Zwölf Hektar ist der Acker in Appen groß. Wenn Peter Schuster die Fläche gepflügt hat, sät Jule Vickery das Gemüse in langen Reihen. In der Mitte wird ein Weg angelegt und von dort aus alle zwei Meter ein Beet abgesteckt, sodass die Gärten quer zu den Reihen verlaufen und jeder von allen 25 Sorten einen zwei Meter breiten Streifen bekommt. Vier Reihen pro Beet bleiben frei, hier dürfen die Pächter selbst säen.

Samentütchen aus dem Supermarkt sind allerdings streng verboten. "Bei uns werden weder gebeiztes Saatgut noch Hybride oder gentechnisch manipuliertes Material verwendet", sagt Vickery. "Das ist auch ein politisches Statement." Sie kauft die Samen bei der Bingenheimer Saatgut AG oder bei Dreschflegel, einem Verbund von Gärtnereien, die Saatgut alter Sorten anbieten.

Florian Schwanert, Carolin Lütt, Jasmin Miletic und Rafael Meyer aus Bahrenfeld und Ottensen ist der ökologische Anbau wichtig. Die vier haben sich zu einer Gemüsebeet-Gemeinschaft zusammengeschlossen. "Früher waren wir Nachbarn und haben zusammen eine Ökokiste abonniert, also Obst und Gemüse nach Hause geliefert bekommen", sagt Schwanert. "Jetzt probieren wir mal, unser Gemüse selbst zu ziehen." Der 30 Jahre alte Jurist will in Zukunft nach Feierabend zum Beet radeln und freut sich jetzt schon auf die vielen Kohlsorten.

"Die Leute hier schmunzeln schon über die spinnerten Städter, aber das ist mir egal", sagt Sabine Buhk. Raphael Tarrach aus Blankenese, der Vater der kleinen Aurelia, wurde in Appen gleich als Städter erkannt und zum Acker geschickt, bevor er überhaupt nach dem Weg fragen konnte. Seine Tochter hat schon wieder etwas Neues entdeckt. "Ich hab Sauerampfer gegessen", ruft sie. Ihr Papa staunt darüber nicht schlecht, denn die Kleine mag eigentlich kein Gemüse. "Das ist dann das zweite Grünzeug, das sie isst", sagt Tarrach. Grund genug, sich auch ein Beet zu sichern, findet der EDV-Spezialist. Er wird sich zunächst mit der Warteliste begnügen müssen, denn in Appen sind alle 130 Beete schon verpachtet - an Fotografen, Verleger, Ingenieure, Lehrer, Künstler, Polizisten. "Es gibt kaum einen Beruf, der bei uns nicht vertreten ist", sagt Jule Vickery.

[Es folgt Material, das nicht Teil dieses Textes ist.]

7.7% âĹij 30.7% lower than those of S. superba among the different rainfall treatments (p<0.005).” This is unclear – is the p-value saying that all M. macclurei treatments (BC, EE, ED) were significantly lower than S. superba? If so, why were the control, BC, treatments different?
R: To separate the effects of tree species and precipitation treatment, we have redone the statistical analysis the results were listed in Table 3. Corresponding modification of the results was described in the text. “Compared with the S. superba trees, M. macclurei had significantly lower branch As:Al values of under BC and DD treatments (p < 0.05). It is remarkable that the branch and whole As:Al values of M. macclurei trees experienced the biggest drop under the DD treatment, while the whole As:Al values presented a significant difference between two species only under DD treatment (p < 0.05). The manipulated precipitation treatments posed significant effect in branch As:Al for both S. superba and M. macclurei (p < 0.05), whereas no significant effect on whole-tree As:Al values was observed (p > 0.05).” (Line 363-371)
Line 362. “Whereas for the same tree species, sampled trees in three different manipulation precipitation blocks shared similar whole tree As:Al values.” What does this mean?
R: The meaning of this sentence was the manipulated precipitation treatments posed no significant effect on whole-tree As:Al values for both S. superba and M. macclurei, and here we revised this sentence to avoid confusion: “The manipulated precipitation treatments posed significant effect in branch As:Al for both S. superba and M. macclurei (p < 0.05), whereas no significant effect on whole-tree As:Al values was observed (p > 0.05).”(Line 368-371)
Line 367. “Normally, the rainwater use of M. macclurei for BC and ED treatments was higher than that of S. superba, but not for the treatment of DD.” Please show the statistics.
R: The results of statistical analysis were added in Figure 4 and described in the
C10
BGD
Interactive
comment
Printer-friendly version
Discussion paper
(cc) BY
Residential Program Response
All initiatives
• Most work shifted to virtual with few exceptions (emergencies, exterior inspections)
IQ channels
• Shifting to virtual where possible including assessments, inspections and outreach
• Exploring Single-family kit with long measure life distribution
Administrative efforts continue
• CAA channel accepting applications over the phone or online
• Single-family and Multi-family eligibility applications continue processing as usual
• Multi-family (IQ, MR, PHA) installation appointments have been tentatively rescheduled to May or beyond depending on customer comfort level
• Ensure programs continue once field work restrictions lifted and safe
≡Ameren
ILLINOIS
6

Torsten Ostmann ist einer der wenigen Gemüsegärtner, der nicht aus Hamburg, sondern aus Pinneberg kommt. Eigentlich wollte er, dass seine Söhne Tim, 5, und Ole, 1, hier etwas über Gemüseanbau lernen, doch die erste Lektion ging an ihn. "Ich wusste wirklich nicht, dass man Kartoffeln pflanzt, indem man Kartoffeln in die Erde steckt", sagt er und grinst. Von den Umstehenden lacht ihn niemand aus - anscheinend war die Kartoffelzucht bislang für viele ein Geheimnis.

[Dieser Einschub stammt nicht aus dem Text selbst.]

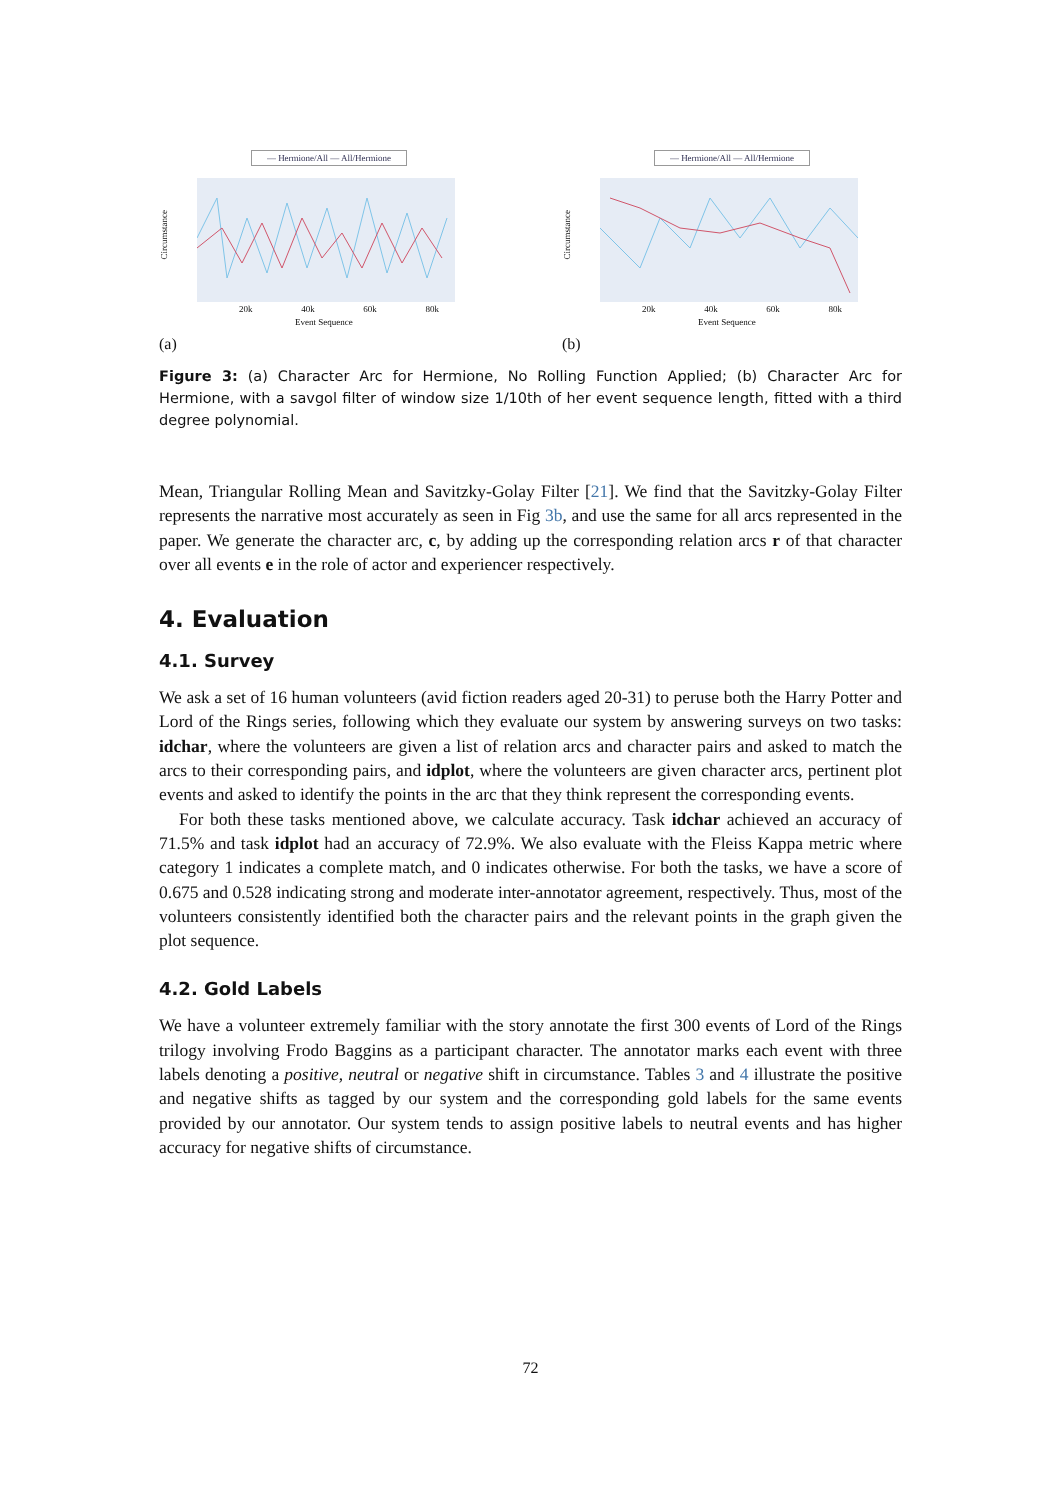— Hermione/All — All/Hermione
Circumstance
20k 40k 60k 80k
Event Sequence
(a)
— Hermione/All — All/Hermione
Circumstance
20k 40k 60k 80k
Event Sequence
(b)
Figure 3: (a) Character Arc for Hermione, No Rolling Function Applied; (b) Character Arc for Hermione, with a savgol filter of window size 1/10th of her event sequence length, fitted with a third degree polynomial.
Mean, Triangular Rolling Mean and Savitzky-Golay Filter [21]. We find that the Savitzky-Golay Filter represents the narrative most accurately as seen in Fig 3b, and use the same for all arcs represented in the paper. We generate the character arc, c, by adding up the corresponding relation arcs r of that character over all events e in the role of actor and experiencer respectively.
4. Evaluation
4.1. Survey
We ask a set of 16 human volunteers (avid fiction readers aged 20-31) to peruse both the Harry Potter and Lord of the Rings series, following which they evaluate our system by answering surveys on two tasks: idchar, where the volunteers are given a list of relation arcs and character pairs and asked to match the arcs to their corresponding pairs, and idplot, where the volunteers are given character arcs, pertinent plot events and asked to identify the points in the arc that they think represent the corresponding events.
For both these tasks mentioned above, we calculate accuracy. Task idchar achieved an accuracy of 71.5% and task idplot had an accuracy of 72.9%. We also evaluate with the Fleiss Kappa metric where category 1 indicates a complete match, and 0 indicates otherwise. For both the tasks, we have a score of 0.675 and 0.528 indicating strong and moderate inter-annotator agreement, respectively. Thus, most of the volunteers consistently identified both the character pairs and the relevant points in the graph given the plot sequence.
4.2. Gold Labels
We have a volunteer extremely familiar with the story annotate the first 300 events of Lord of the Rings trilogy involving Frodo Baggins as a participant character. The annotator marks each event with three labels denoting a positive, neutral or negative shift in circumstance. Tables 3 and 4 illustrate the positive and negative shifts as tagged by our system and the corresponding gold labels for the same events provided by our annotator. Our system tends to assign positive labels to neutral events and has higher accuracy for negative shifts of circumstance.
72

Die Idee, Gemüsebeete an Städter zu vermieten, hat Jule Vickery aus Hessen mitgebracht. Dort hatte sie an einem ähnlichen Projekt der Universität Kassel teilgenommen. "In Österreich gibt es das aber schon viel länger", sagt sie. Auch in Berlin ist das Prinzip "Wir pflanzen, Sie ernten" beliebt. Gleich zwei Firmen bieten Gemüsegärten-Projekte an, die Wartelisten sind lang. Und bei der bundesweiten Aktion "Meine Ernte" kann man Mini-Äcker in Bielefeld, Bochum, Hannover, Köln, Frankfurt und neun anderen Städten pachten.

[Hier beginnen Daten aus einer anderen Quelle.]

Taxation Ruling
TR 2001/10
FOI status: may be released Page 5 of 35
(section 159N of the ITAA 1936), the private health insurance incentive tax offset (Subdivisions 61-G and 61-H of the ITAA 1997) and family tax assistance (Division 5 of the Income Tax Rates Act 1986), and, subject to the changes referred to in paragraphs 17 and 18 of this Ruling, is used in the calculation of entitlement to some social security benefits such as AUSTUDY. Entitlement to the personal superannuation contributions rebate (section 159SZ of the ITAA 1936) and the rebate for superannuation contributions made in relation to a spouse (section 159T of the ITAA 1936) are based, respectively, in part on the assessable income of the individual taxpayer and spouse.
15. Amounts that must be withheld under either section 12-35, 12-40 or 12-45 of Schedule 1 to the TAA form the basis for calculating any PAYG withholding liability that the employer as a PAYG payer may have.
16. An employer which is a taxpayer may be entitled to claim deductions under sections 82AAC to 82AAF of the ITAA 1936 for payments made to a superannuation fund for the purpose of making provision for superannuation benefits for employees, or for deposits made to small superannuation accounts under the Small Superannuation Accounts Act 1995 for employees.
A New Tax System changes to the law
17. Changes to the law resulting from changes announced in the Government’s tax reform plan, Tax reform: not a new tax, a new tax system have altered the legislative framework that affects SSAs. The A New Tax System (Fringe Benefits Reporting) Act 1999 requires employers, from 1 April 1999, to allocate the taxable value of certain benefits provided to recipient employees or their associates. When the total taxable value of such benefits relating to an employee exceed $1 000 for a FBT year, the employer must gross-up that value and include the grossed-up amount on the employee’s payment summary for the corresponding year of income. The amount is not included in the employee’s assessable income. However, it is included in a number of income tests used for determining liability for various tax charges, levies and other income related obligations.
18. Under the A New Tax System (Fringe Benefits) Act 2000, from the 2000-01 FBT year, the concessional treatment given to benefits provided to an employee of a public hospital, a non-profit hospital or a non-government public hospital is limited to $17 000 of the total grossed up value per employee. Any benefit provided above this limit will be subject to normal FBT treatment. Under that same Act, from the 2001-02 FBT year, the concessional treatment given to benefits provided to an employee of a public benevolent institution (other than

Jule Vickery hat das Hamburger Projekt Erntezeit aus eigenem Antrieb gegründet, die Organisation betreibt sie freiberuflich. "Wenn man überlegt, wie viel Zeit ich hier reinstecke, rechnet sich das finanziell eigentlich nicht, aber die Arbeit macht mir viel Spaß", sagt sie. Unterstützt wird die dreifache Mutter von ihrem Mann Henry, der als Controller arbeitet. An diesem Tag ist er nicht dabei, weil er auf dem Acker in Fischbek einen Zaun setzen muss. Dort sind noch 30 Gemüsebeete zu vergeben, in Lüneburg 50. "Ich würde gerne noch im Norden von Hamburg Gemüsebeete anlegen, aber bis jetzt habe ich keinen Acker gefunden", sagt Jule Vickery. Rund 40 Absagen kassierte sie, bis sie den Acker in Appen fand. Viele Bauern hätten kein Interesse daran, dass am Wochenende Leute aus der Stadt auf ihrem Land herumliefen. "Schade, die Nachfrage wäre da", sagt sie.